Laurent Baumel, one of the rebels who have come out against the government’s austerity policy, said as much, while another MP, Jean-Marc Germain, tweeted that “Putting a financier in charge of industry while our country is suffering in the grip of finance is not a bad sign.”

Communist Party leader Pierre Laurent declared that it signalled policies that would be “more right-wing than ever”, predicting that the government is leading the country into a “dangerous impasse”.

Emmanuelle Cosse of the Green Party, EELV, whose members quit the government during the previous reshuffle five months ago, said the appointment was a rejection of calls for a change of line from a “large part of the left that helped François Hollande to win in 2012”.

There was a perhaps unwelcome echo of the left’s criticisms from the far-right Front National.

The choice of Macron “makes the domination of high finance official”, declared its vice-president Florian Philippot, faithful to party leader Marine Le Pen’s line of combining agitation on social issues with its traditional anti-immigrant stance.

Trade unions were also critical, Force Ouvrière leader Jean-Claude Mailly insisting that the government is committed to austerity policies and predicting that the tendency would be reinforced.

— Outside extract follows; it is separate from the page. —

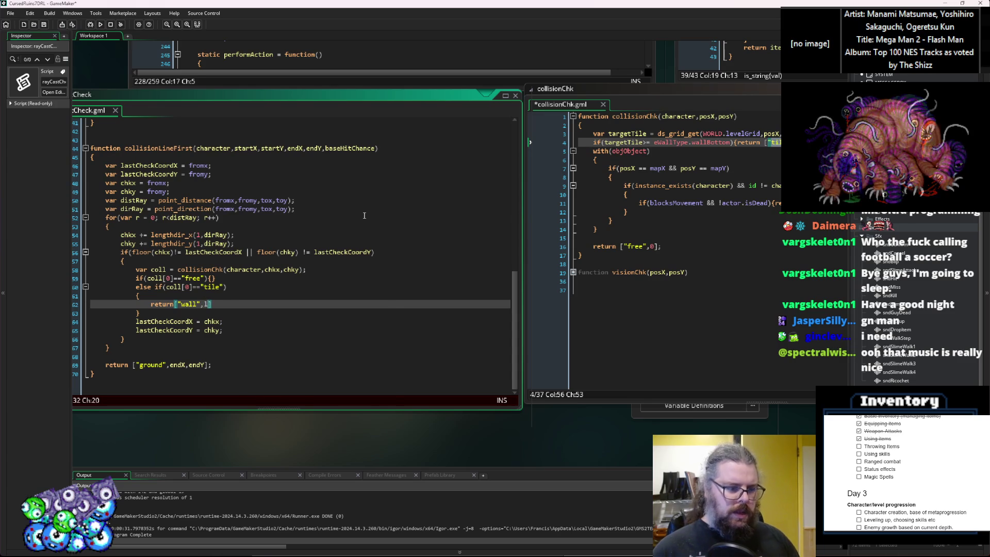
type("last")
type("CheckCoordX")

Business leaders on the other hand were not rushing to any conclusions, according to Pierre Gattaz, of the bosses’ union Medef.

“Emmanuelle Cosse has three advantages; he knows about business, he knows about the market economy and he knows about globalisation,” he acknowledged, but added that he wanted to see results before passing judgement.

The mainstream right had little to say about Cosse but Najat Vallaud-Belkacem’s promotion to education ruffled feathers among its most conservative elements.

Luc Chatel, who was education minister during Nicolas Sarkozy’s presidency, welcomed the appointment of a woman to the job for the first time but called on her to “clear up certain ambiguities”, notably the supposed “gender theory” that hardline Catholics claim is to be taught in schools.

One of them, Christine Boutin of the small Christian Democrat party, called the nomination an “intolerable provocation”, while UMP MP Eric Ciotti, like Boutin a vocal opponent of the government’s gay marriage law, accused her of being the “spokesperson of a dangerous ideology”.

As for the public, if an opinion poll published on Wednesday is to be believed, they think the government line will be neither fair nor clear nor effective.

In the Odoxa institute poll, 77 per cent said they believed the Valls2 government’s economic policy would not be fair, 80 per cent it would not be clear and 82 per cent it would not be effective.